Key Contributions and Findings

  1. Cross-Technology Benchmarking: The paper represents the first extensive cross-platform benchmarking of operational QC prototypes from leading entities including IBM, Rigetti, and the University of Maryland. The evaluations are conducted on systems employing superconducting and trapped ion qubit technologies, which are the forerunners in the field. By leveraging real-system runs, the study highlights the strengths and limitations of different quantum device implementations.
  2. Gate and Communication Optimization: The authors demonstrate that optimizing quantum programs to better align with the native gate sets of the underlying hardware can significantly improve computational success rates. Notably, software-visible operations that closely reflect hardware-native gates permit substantial compile-time optimizations. For example, the study reported up to a 28-fold increase in program success rates on IBM's device when using noise-aware compilation strategies.
  3. Noise and Error Adaptivity: The research introduces noise-aware compilation, which leverages real-time calibration data to inform quantum circuit mapping decisions. This adaptivity is essential for mitigating the impact of temporal and spatial error variability inherent in current NISQ devices. Noise-aware mappings resulted in up to 1.47x improvement in success rate on systems like UMD's ion trap when compared to noise-agnostic approaches.
  4. Toolflow Scalability and Generalization: \compilername, developed for this study, presents a generalized and scalable compilation framework capable of adapting to the diverse architectural peculiarities of quantum devices. The toolflow effectively supports multi-platform optimizations, proving scalable up to the largest publicly announced NISQ configurations, such as Google's proposed 72-qubit system.
  5. Implications for Quantum Architecture and Design: Through systematic evaluations, the paper provides insights that could guide future QC technology developments. A primary recommendation is for QC systems to expose their native gate operations more transparently to compilers, allowing for enriched optimization opportunities. Additionally, architectural design must consider qubit communication topologies, as they significantly impact program success—particularly in devices with limited connectivity.

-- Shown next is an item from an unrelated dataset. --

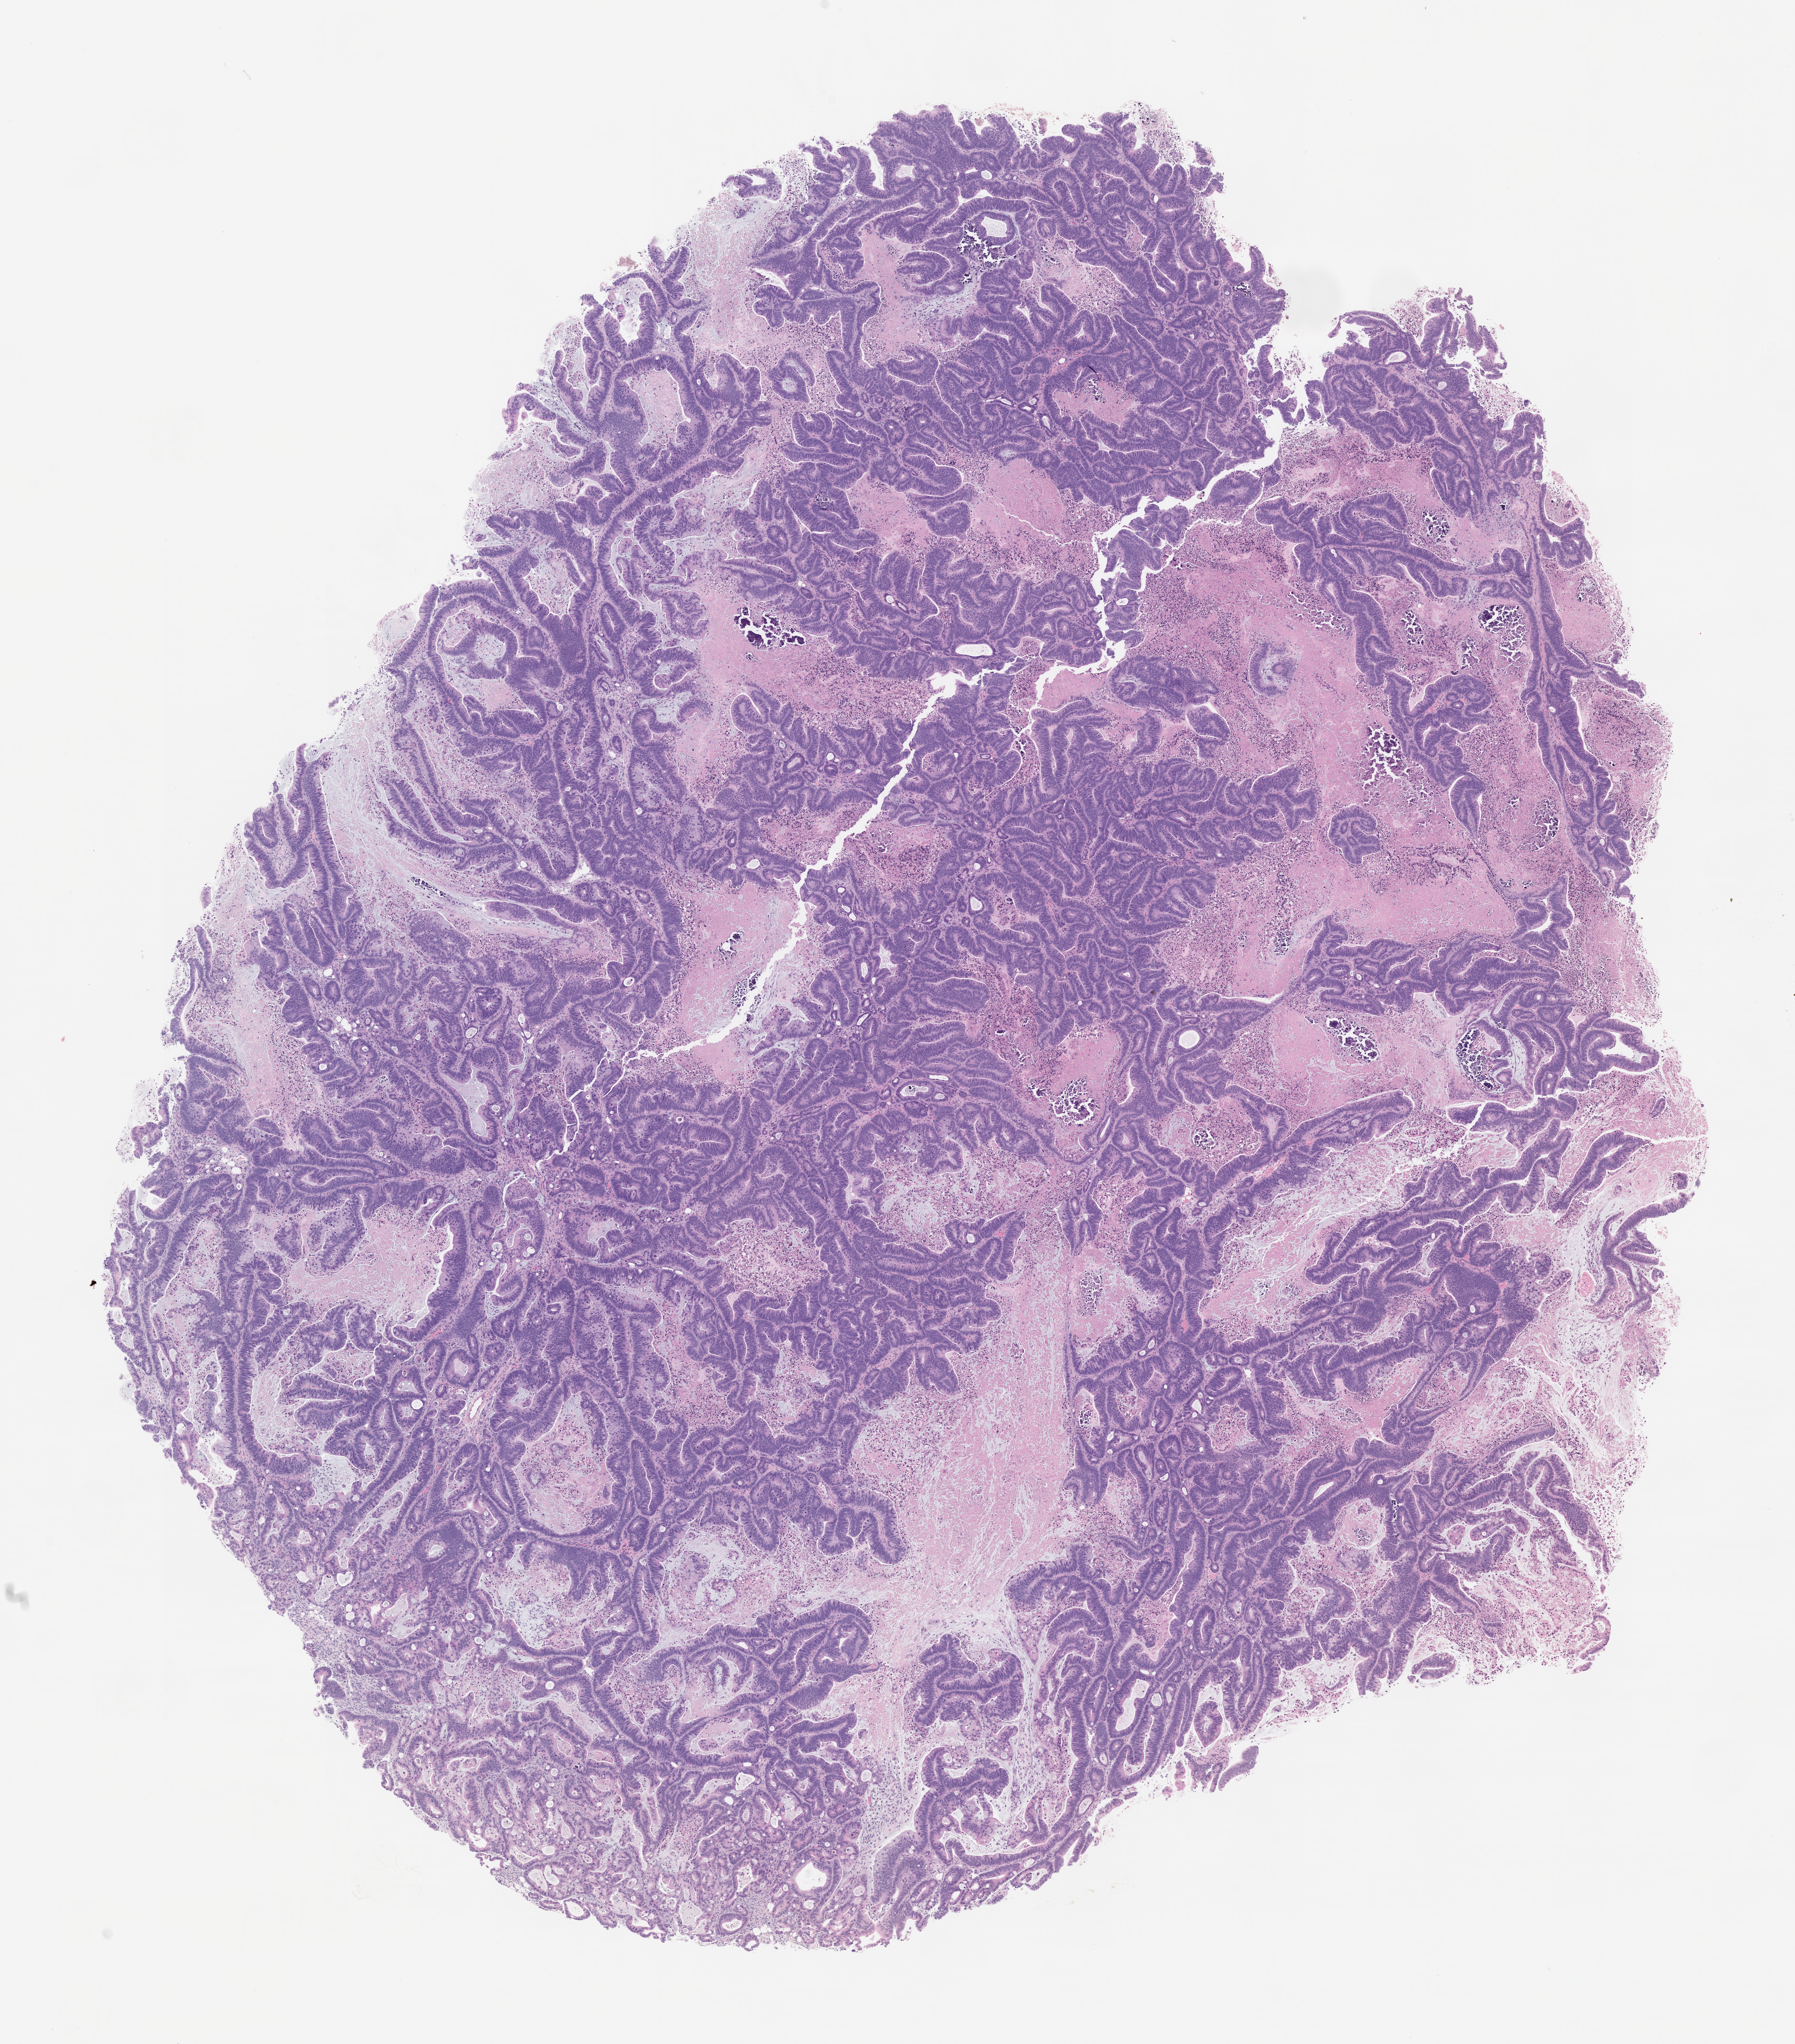
Hematoxylin and eosin (H&E) whole-slide image of a patient-derived xenograft (PDX) tumor grown in a mouse, passage 1, whole scanned area (about 11.0 x 12.5 mm) shown as a low-resolution overview; FFPE section; tumor site category: colon.
Originating patient diagnosis: Colon Adenocarcinoma.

Implications and Future Directions

This research has profound implications for both practical and theoretical quantum computing. Practically, it provides tangible evidence of how compiler optimizations tailored to hardware characteristics can dramatically enhance NISQ system performance, a critical consideration as quantum computers transition from experimental to practical applications. Theoretically, it opens further inquiries into how future advancements in quantum error correction and scalable architectures might further benefit from such a consolidated hardware-software interface approach.

Future developments in AI and quantum computing could build on these explorations, fostering advancements in fields requiring vast computational power, such as drug discovery, cryptography, and complex systems simulation. By highlighting the nuanced tradeoffs between different qubit technologies and architectural strategies, this study gives a quintessential roadmap for navigating the intricate landscape of quantum technology evolution.

Overall, this paper underscores the necessity for a holistic approach in quantum computer design, where the synthesis of hardware capabilities and software strategies is pivotal for harnessing the full potential of quantum processors.